=== Begin Enclosure ===
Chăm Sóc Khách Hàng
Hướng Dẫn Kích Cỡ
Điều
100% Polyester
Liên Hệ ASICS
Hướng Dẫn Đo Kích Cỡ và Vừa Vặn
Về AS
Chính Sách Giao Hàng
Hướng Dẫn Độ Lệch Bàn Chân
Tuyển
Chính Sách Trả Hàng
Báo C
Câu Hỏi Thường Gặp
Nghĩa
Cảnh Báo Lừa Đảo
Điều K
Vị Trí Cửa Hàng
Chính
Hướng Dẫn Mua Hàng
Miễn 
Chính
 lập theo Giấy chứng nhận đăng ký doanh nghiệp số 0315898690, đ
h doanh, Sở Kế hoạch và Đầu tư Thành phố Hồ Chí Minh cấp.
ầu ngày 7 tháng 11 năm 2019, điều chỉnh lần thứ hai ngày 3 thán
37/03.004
=== End Enclosure ===
**YOUR OBJECTIVE**
Gather from the entries above all lines that include the string "Kích".

**ANSWER SPACE**
Hướng Dẫn Kích Cỡ
Hướng Dẫn Đo Kích Cỡ và Vừa Vặn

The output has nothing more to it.